Patrick Eveno est professeur émérite en histoire des médias et un pourfendeur des syndicats, tous taxés de corporatisme étroit. Il a des avis sur tout ce qui touche à la presse, à l’audiovisuel et, généralement, à l’information.

Dans un article publié par The Conversation, il s’interroge : « La redevance rempart pour le service public ou totem idéologique ? ». Et, tout de go, se croit autorisé à affirmer que « la redevance est une taxe impopulaire » et à fustiger ceux qui ont osé s’opposer vertement à l’annonce du candidat-président.

Il vole au secours de Macron en reprenant les déclarations de Gabriel Attal ou de Marc Dumontet, qui affirment péremptoirement qu’un « service public fort et indépendant (est) nécessaire ». Au passage l’ineffable Eveno oublie de mentionner les mauvais coups portés à l’audiovisuel public depuis Giscard d’Estaing et jusqu’à Macron. Il oublie de rappeler que France O a été supprimée et que France 4 a été sauvée de justesse par la pandémie du coronavirus. Il ne mentionne pas les coupes budgétaires qui ne cessent d’appauvrir les sociétés de radio et de télévision.

Alors, oui, la redevance est un totem idéologique pour ceux qui veulent défendre un service public de qualité face aux Bouygues, Bolloré, de Tavernost, Drahi, Niel et Kretinsky. Supprimer la redevance sans aborder, auparavant les modalités de son remplacement, est lourd de signification. 

Invoquer, comme le fait Eveno, l’importance d’un pacte démocratique est illusoire quand on sait que le Parlement est, aujourd’hui, d’une droite qui ne cesse de réduire des impôts et taxes prétendument pour redonner du pouvoir d’achat aux Français. Mais en sacrifiant chaque année davantage tous les services publics.

Patrick Eveno est le frère de Bertrand Eveno qui fut un président directeur général de l’AFP ; il ne peut donc pas ignorer que l’agence voit les contributions de l’Etat diminuer chaque année. Prendre cet exemple pour justifier la réforme de la redevance a quelque chose d’osé et d’inconvenant.
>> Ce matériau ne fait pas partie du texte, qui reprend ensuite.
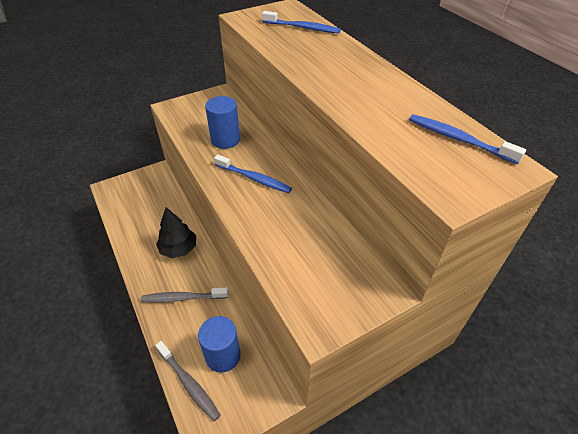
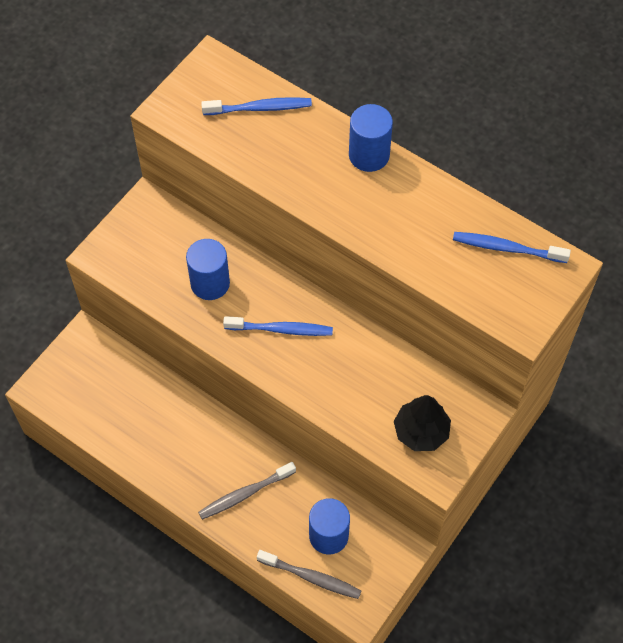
camera: 25 degrees left, 15 degrees up
black tree [156,207,196,258] -> black tree moved to [394,395,451,451]
none -> blue cylinder [349,104,393,172]

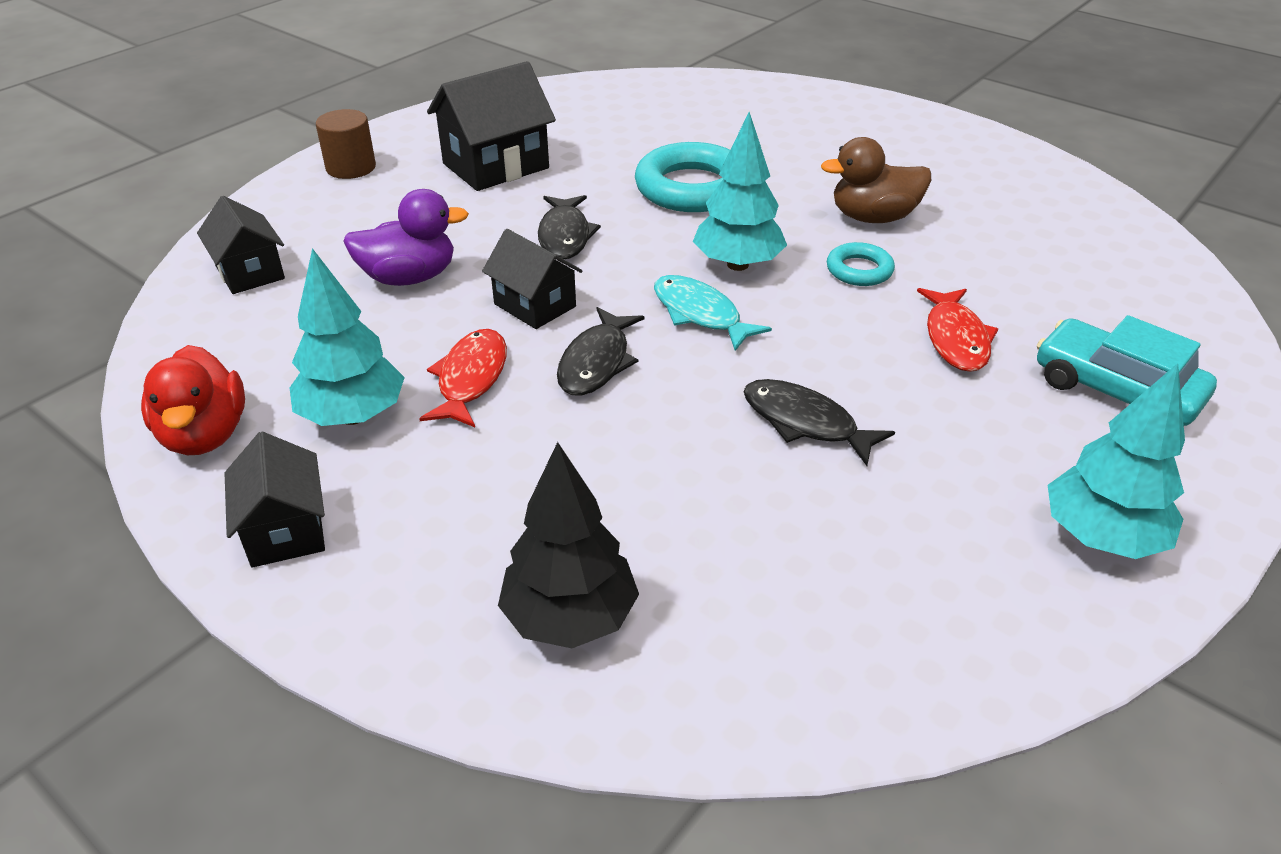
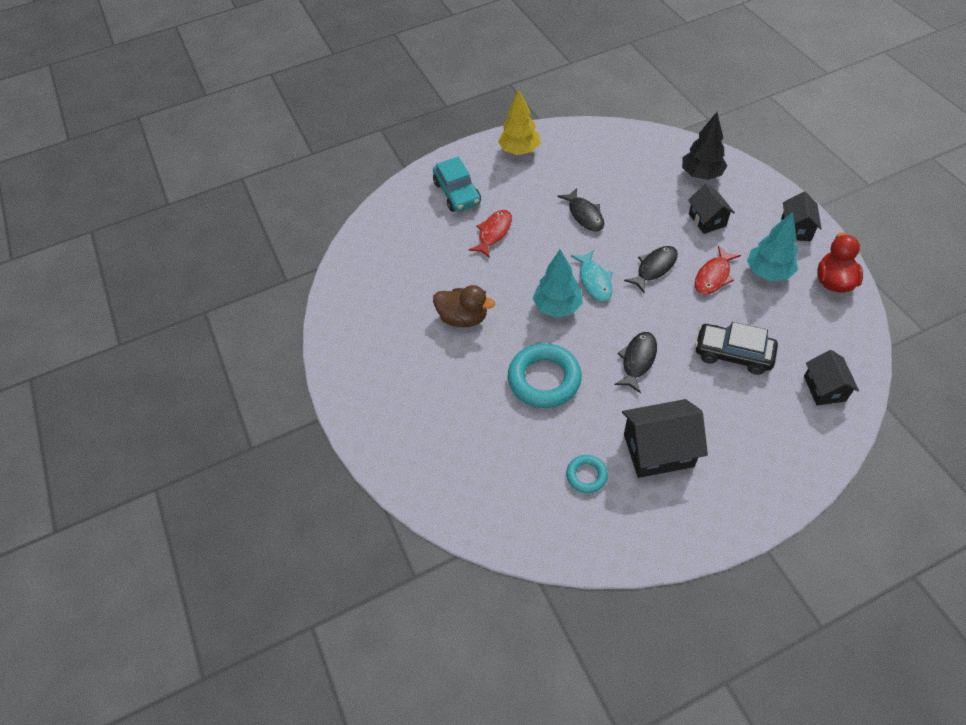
camera: 150 degrees left, 15 degrees up
brown cylinder [316,109,376,179] -> none
purple duck [343,189,469,286] -> black car [695,322,778,375]
black house [482,229,583,329] -> black house moved to [688,184,735,234]
turquoise ring [827,242,895,286] -> turquoise ring moved to [566,455,608,493]
turquoise tree [1048,363,1185,559] -> yellow tree [498,89,541,155]

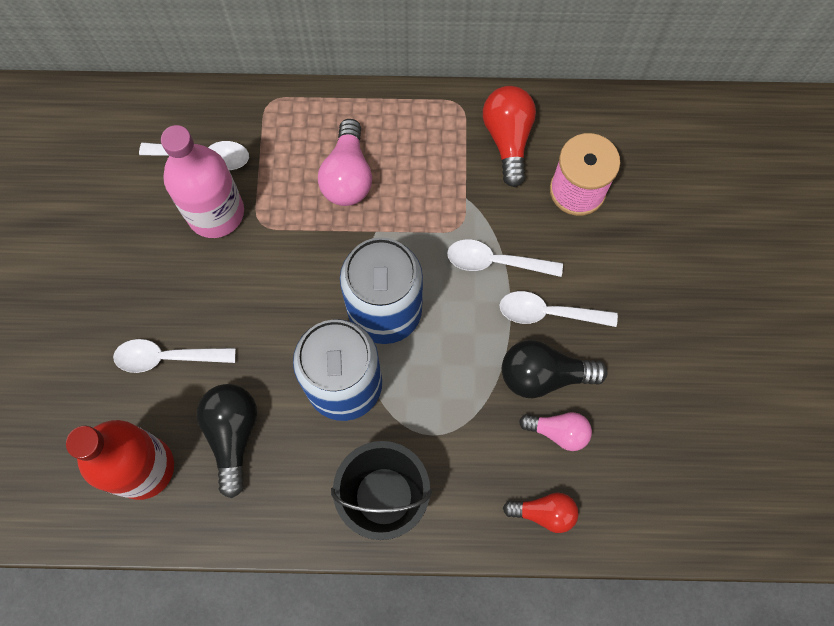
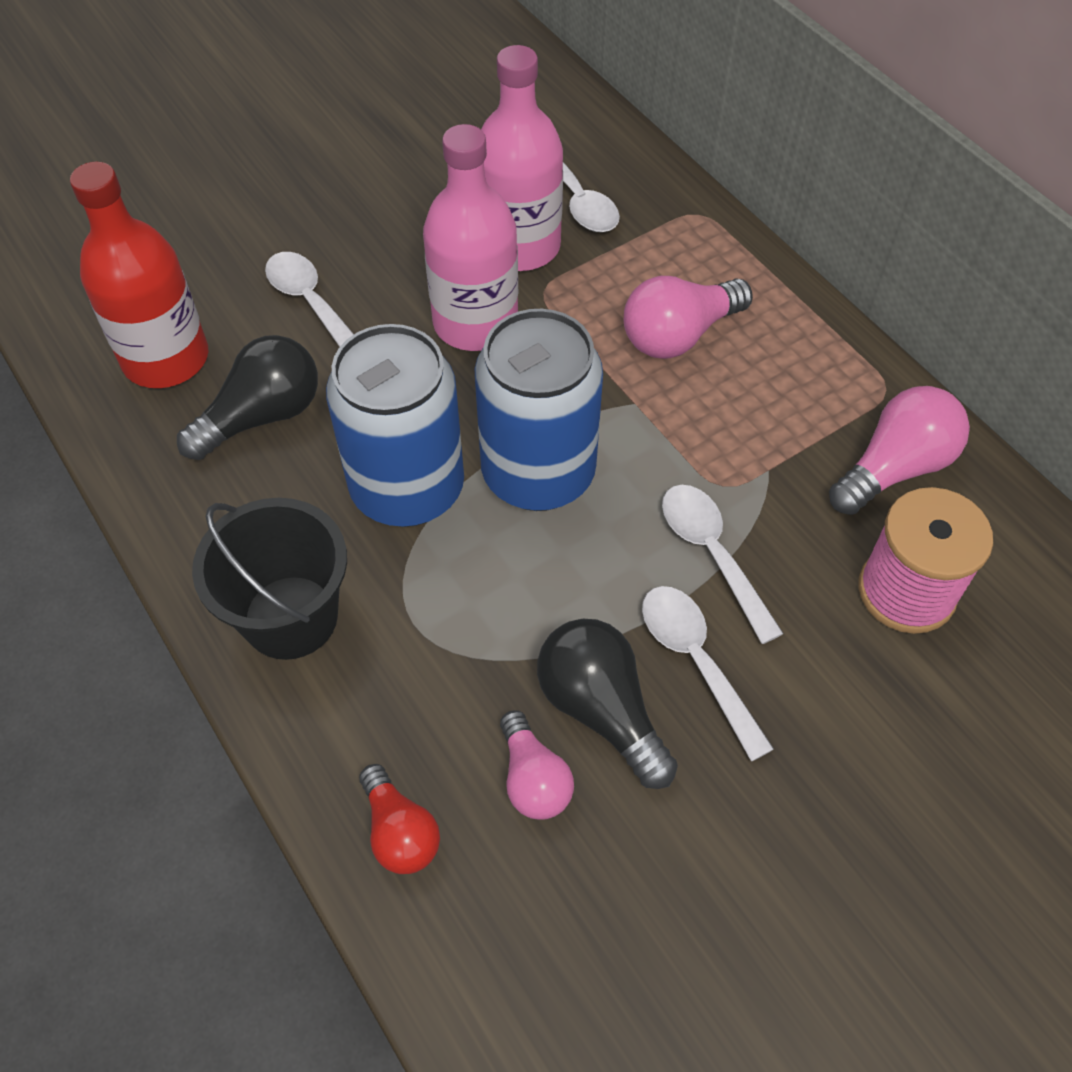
camera: 55 degrees right, 15 degrees down
red light bulb [483,86,536,187] -> pink light bulb [829,386,970,515]
none -> pink bottle [423,124,518,351]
Bref, Eveno montre son vrai visage d’ultralibéral. Et la pérennité du service public de l’audiovisuel n’a rien à attendre de lui. Devant la commission d’enquête du Sénat, il n’a pas hésité à affirmer « qu’il n’y a pas de lien entre concentration et pluralisme (…) L’enjeu est de savoir comment concilier la nécessaire recomposition du marché des médias avec la non moins nécessaire préservation du pluralisme qui fait vivre la démocratie. La concentration n’est pas une question démocratique, c’est un problème économique (…) Deux concentrations se déroulent en même temps, mais relèvent de problématiques différentes. La concentration entre TF1 et M6 est classique, défensive, pour faire face aux Gafam – Google, Apple, Facebook, Amazon et Microsoft – et endiguer l’érosion des revenus publicitaires. Comme dans tout secteur vieillissant, des concentrations et des recompositions ont lieu dans les médias. C’est inévitable, à l’image de ce qui s’est passé par exemple dans la sidérurgie et l’automobile (…) Considérer que les concentrations sont néfastes relève donc d’une vision archaïque, anti-libérale, qui s’inscrit dans un vieux débat. Pourquoi est-ce mal ? On ne sait pas ! Est-ce en raison de l’aspect monopolistique ? Mais il suffit d’appliquer le droit de la concurrence, comme ce sera le cas pour une éventuelle fusion entre Editis et Hachette… »

Que d’ineptie ! De tels propos suffisent à discréditer leur auteur et à renforcer la détermination de ceux qui veulent absolument défendre le service public.